Ibrahim Yaghi a fondé sa société de pro­duction, Lama Films, mais il a aussi été camé­raman, directeur de la photo, a tra­vaillé dans "une agence de news"… Le réa­li­sateur de Gaza 36 mm est un ami. Ibrahim Yaghi a fait équipe avec Khalil El Muzayen sur un pré­cédent projet : le web-​​documentaire Gaza Sderot : la vie malgré tout, prix Europa à Berlin en 2008, diffusé à l'époque sur arte​.tv et tou­jours dis­po­nible sur le site.

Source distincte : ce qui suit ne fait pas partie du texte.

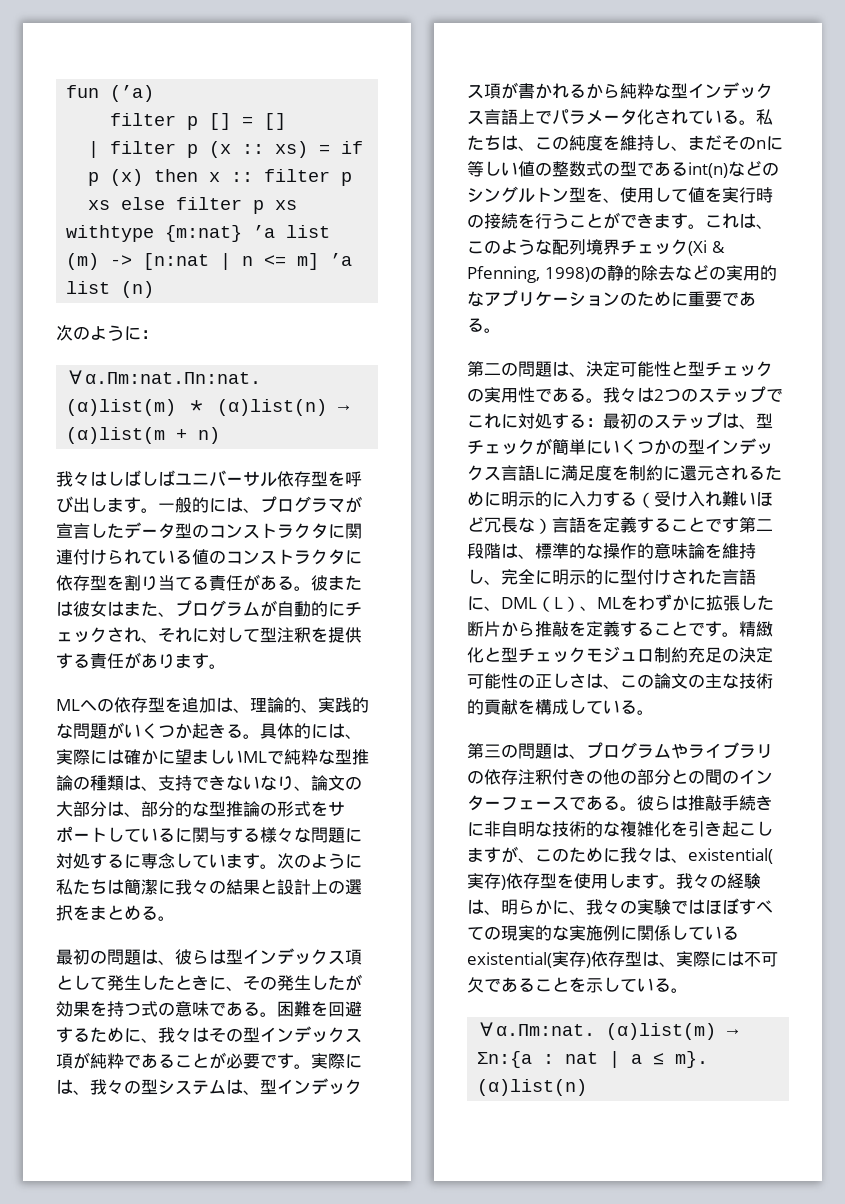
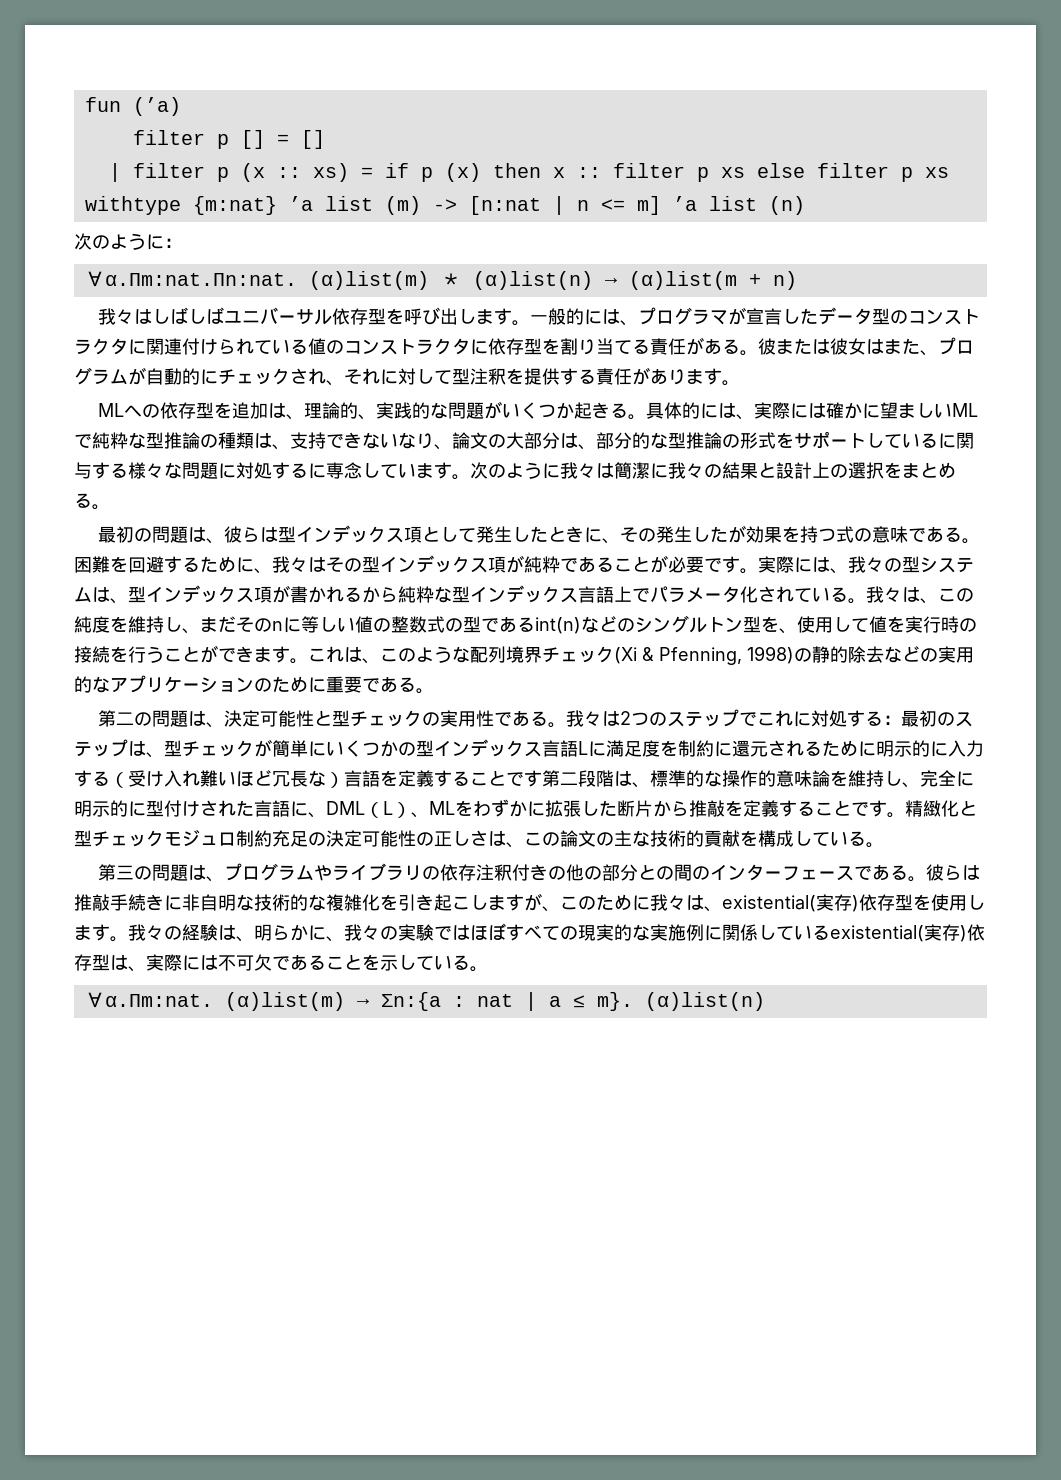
[56,879,107,895] 私たち -> [560,462,596,479] 我々
[756,109,773,125] [467,135,501,150] 私たち -> [866,586,902,603] 我々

Pendant deux mois, d'octobre à décembre 2008, deux équipes de tournage, l'une à Gaza (Palestine), l'autre à Sderot (Israël), ont suivi le quo­tidien de per­son­nages vivant de part et d'autre de la fron­tière israélo-​​palestinienne (étudiant, musicien, coiffeur, ambu­lancier…). Cela a donné qua­rante épisodes de deux minutes chacun. Quand on lui demande comment il trouve de l'argent pour faire ses films, Ibrahim Yaghi répond sim­plement : "A Gaza, il n'y a évidemment pas de soutien au cinéma : quand on a une idée, on y va."